WORK ORDER
Copy every record exactly.

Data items
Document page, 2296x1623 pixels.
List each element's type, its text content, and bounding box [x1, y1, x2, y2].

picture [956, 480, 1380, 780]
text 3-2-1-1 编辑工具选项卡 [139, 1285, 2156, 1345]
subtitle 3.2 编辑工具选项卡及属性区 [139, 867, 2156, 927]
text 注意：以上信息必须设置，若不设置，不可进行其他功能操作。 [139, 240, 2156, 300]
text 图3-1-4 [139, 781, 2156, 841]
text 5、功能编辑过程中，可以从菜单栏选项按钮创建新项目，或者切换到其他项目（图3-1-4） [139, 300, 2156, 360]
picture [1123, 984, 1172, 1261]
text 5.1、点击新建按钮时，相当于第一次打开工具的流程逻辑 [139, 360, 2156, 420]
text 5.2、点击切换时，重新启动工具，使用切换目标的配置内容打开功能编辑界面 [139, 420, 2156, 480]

THE ANSWER
Document page, 2296x1623 pixels.
List each element's type, its text content, and bounding box [x1, y1, x2, y2].

picture [956, 480, 1380, 780]
text 3-2-1-1 编辑工具选项卡 [139, 1285, 2156, 1345]
subtitle 3.2 编辑工具选项卡及属性区 [139, 867, 2156, 927]
text 注意：以上信息必须设置，若不设置，不可进行其他功能操作。 [139, 240, 2156, 300]
text 图3-1-4 [139, 781, 2156, 841]
text 5、功能编辑过程中，可以从菜单栏选项按钮创建新项目，或者切换到其他项目（图3-1-4） [139, 300, 2156, 360]
picture [1123, 984, 1172, 1261]
text 5.1、点击新建按钮时，相当于第一次打开工具的流程逻辑 [139, 360, 2156, 420]
text 5.2、点击切换时，重新启动工具，使用切换目标的配置内容打开功能编辑界面 [139, 420, 2156, 480]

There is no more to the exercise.